La grande attraction que nous nous nous promettions et que nous attendions avec impatience était la visite des iles Borromée. Dieu sait qu’on nous en avait rebattu les oreilles et que je ne pouvais pas faire un pas sans croiser les fantômes de toutes les célébrités politiques, militaires, littéraires ou musicales qui en avaient gouté ou chanté les charmes. Je m’attendais donc à une déception que compenserait peut-être le souvenir de tous ces noms illustres. Nous partions à une quinzaine, et pour certains, le bide hérissé d’appareils monstrueux tenant davantage du bazooka que de paisibles boites à souvenirs. Il ne leur manquait que la casquette de travers sur l’occiput pour offrir à ma grand honte la caricature la plus déplacée du touriste vulgaire. S’il y avait eu des chips et des pizzas, le tableau d’horreur eut été complet avec quelques papiers gras en prime.

Notre galère toucha enfin la côte et mon supplice prit fin. Le côté grandiose des bâtiments, un peu trop au-dessus de l’eau pour leur procurer une assise romantique, me toucha assez peu et je m’intéressai plutôt au Carrache, aux Borgognese, aux Panini qui n’ont rien à voir avec les sandwiches du même nom, et toute une flopée d’autres toiles que mon ignaritude m’interdisait de nommer. Il m’a paru pourtant que les collections ces « pauvres » Borromée dépassaient en un seul monument le contenu du château de Versailles… L’Italie c’est ainsi : on vous fait visiter une église qui vous coupe le souffle tant elle est bourrée de chefs-d’œuvre et on vous dit négligemment : « Si vous avez encore une minute, vous pouvez aller visiter la sacristie… » Vous y allez sceptique et vous ressortez les yeux exorbités par une nouvelle accumulation de merveilles… J’avais eu la même impression, il y a plus d’un demi-siècle à Venise quand, âgé de 17 ans, je courrais éperdu d’une église à l’autre, pour m’enivrer des lumières du soleil levant et saisir celle des trésors qu’elles étalaient à profusion…

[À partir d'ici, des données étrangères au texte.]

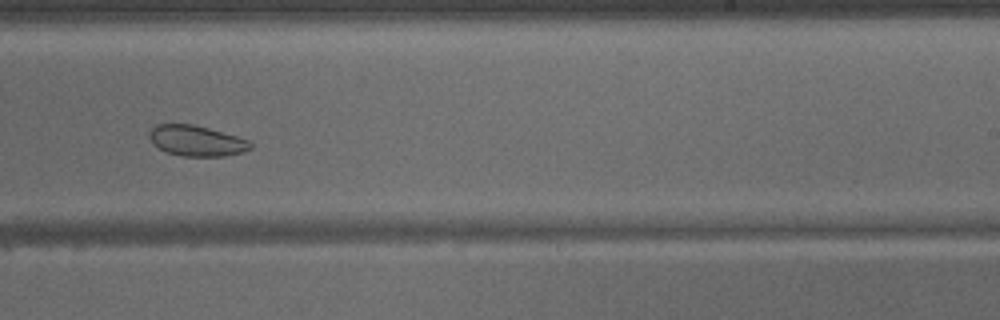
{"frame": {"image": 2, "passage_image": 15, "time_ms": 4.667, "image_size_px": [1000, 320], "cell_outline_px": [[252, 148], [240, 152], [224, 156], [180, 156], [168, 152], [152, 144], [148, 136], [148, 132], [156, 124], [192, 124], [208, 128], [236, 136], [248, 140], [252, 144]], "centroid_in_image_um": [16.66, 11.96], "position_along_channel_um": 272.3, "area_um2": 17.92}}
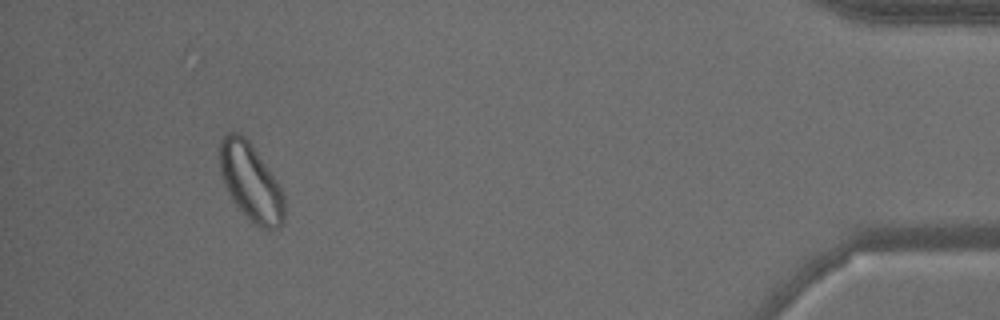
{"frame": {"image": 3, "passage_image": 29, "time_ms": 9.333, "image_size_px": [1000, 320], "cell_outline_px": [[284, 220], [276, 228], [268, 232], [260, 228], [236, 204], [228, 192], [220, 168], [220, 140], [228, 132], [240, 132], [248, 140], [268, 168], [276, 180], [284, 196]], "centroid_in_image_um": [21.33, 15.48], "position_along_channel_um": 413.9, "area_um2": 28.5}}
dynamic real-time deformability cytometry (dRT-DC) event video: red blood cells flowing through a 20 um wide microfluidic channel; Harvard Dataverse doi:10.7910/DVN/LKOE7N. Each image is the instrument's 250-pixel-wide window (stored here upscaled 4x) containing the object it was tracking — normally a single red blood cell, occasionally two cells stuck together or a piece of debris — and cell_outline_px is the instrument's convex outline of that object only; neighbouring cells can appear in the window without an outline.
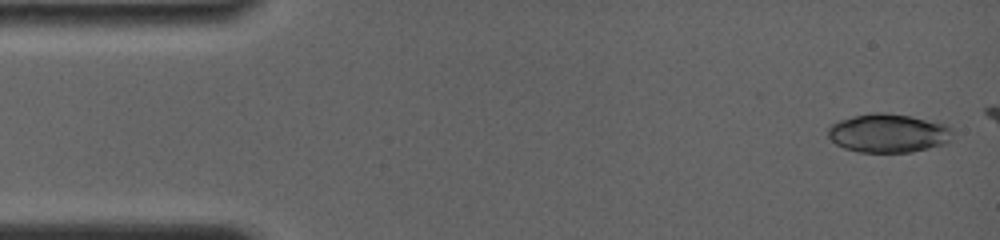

Après cela, on comprend que ces Borromée n’aient eu aucune peine à faire canoniser leur Saint-Charles, quelque mérite qu’il ait eu par ailleurs à soigner les pestiférés de Milan.

C’est donc dans ces pensée sacrilèges que je traversai les grottes de l’Isola Bella pour émerger dans la lumière des jardins. Là, j’eus la surprise de constater que, contrairement aux habitudes, c’était l’architecture qui était foisonnante, débordante, débridée, alors que le plus grand formalisme classique réglait les compositions florales soumises aux plus rigoureuses symétries. Mais si l’effet de leurs associations et de leur savant étagement frappait par l’abondance des formes et des couleurs jusque dans la plus modeste vasque, la beauté formelle, l’entretien minutieux, voire maniaque, le niveau de raffinement perceptible en toutes saisons finiraient peut-être par lasser l’œil par l’accumulation de tant de perfections, au point qu’on en arrive presque à se dire : « Trop c’est trop… ». Non que je veuille cracher dans le lac, mais au bout du compte, l’excès en tout, une volonté trop affirmée de grandeur et de prestige nuisent un peu à la poésie qu’on attendrait de tels chefs d’œuvre. N’allez tout de même pas dire que je n’ai pas trouvé ces jardins magnifiques et somptueux et que je ne voudrais pas m’en inspirer sur mes misérables 1500 mètres carrés provençaux…

 

Au rebours, le charme de la villa Taranto qui fait face aux iles Borromée réside dans le contraste qu’elle fait avec ses voisines lacustres. Là, le formalisme architectural d’Isola fait place à des compositions mêlant les espaces finement géométrisés et des fontaines hyperclassiques à un superbe arboretum faussement sauvage qu’on parcourt sur près de cinq kilomètres. C’est en ce lieu que la science d’un mien neveu se déploya avec magnificence pour notre grand plaisir lorsque nos angoisses botaniques nous étreignaient trop violemment. Beaucoup d’arbres exotiques que je n’avais jamais vus comme un superbe Davidia, des Cryptomérias globosa, c’est-à-dire plus simplement « en boule » et des rhododendrons en pagaille me ravirent.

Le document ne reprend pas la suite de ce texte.